Fig. 73.—A, View of the heart of a dog infested with Filaria immitis[[185]] Leidy; the right ventricle and base of the pulmonary artery have been opened. a, Aorta; b, pulmonary artery; c, vena cava; d, right ventricle; e, appendix of left auricle; f, appendix of right auricle. B, A female F. immitis removed from the heart to show its length. Natural size.

Filaria immitis Leidy, the cruel worm, is common in dogs in China and the East generally. It is not unknown in America and Europe. It occurs in such large clusters in the right ventricle that it is difficult to see how the circulation can proceed. The intermediate host is unknown, but from the prevalence of the disease in marshy country it is probably some aquatic animal. The larvae are said by Manson to disappear from the peripheral circulation of the dog during the day, but not to such a marked extent as do the F. sanguinis hominis Lew., var. nocturna Man. They were found by Galeb and Pourquier in the foetus of an infested bitch, a fact which establishes the transmission of such parasites through the placenta.

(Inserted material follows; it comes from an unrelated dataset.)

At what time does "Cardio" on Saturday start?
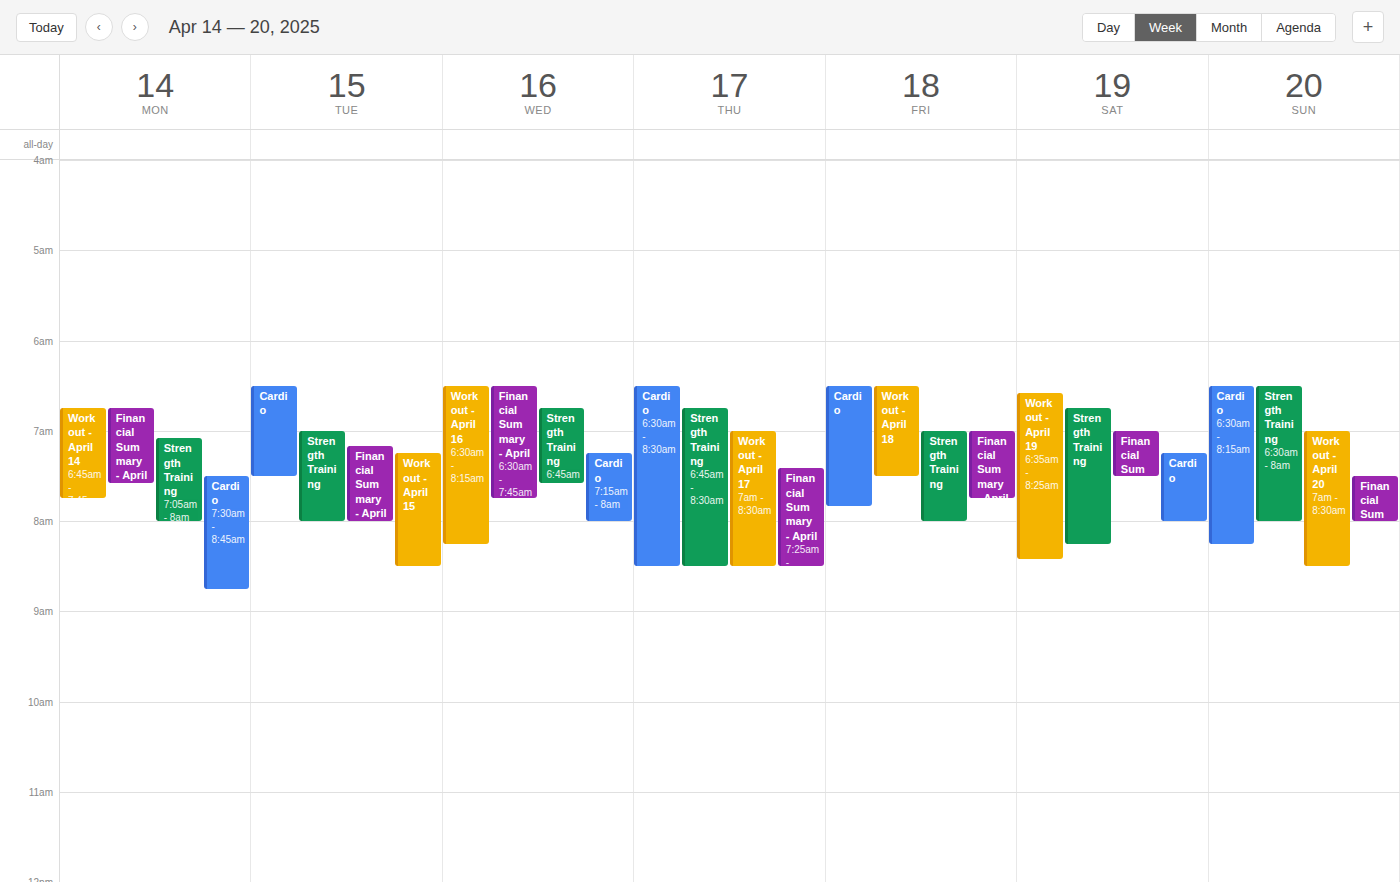
7:15 AM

Filaria sanguinis hominis nocturna.—The female of this parasite has been described as living in the lymphatic glands of man. The embryos escape from it into the lymph, and thus reach the blood. According to Manson the intermediate host is the mosquito, in whose stomach the embryos undergo their larval changes. When the mosquito dies the larvae escape into the water, and then make their way into the alimentary canal of man, where they are believed to pair, and whence the female makes its way to the lymphatics. The presence of this Filaria causes great functional disturbance. One of the most remarkable features of it is that the larvae, which are very numerous in the blood during the night, disappear during the day, and are not to be found. Recently Manson[[186]] has described two new varieties: F. san. hom. diurna, in which the conditions of things are reversed, the larvae being found by day and not by night; and F. san. hom. perstans, in which the larvae occur both by day and by night. The larvae are long-lived, and were found by Manson in the blood of a negro who had not been in Africa, where it is endemic, for six years. The same observer is inclined to associate the presence of F. san. hom. perstans with the fatal disease known as "sleeping sickness." He also suggests that the mature form of the variety diurna is the F. loa, which is not uncommon in the eyes of negroes, and that its intermediate host may be one of the blood-sucking flies so common on the west coast of Africa.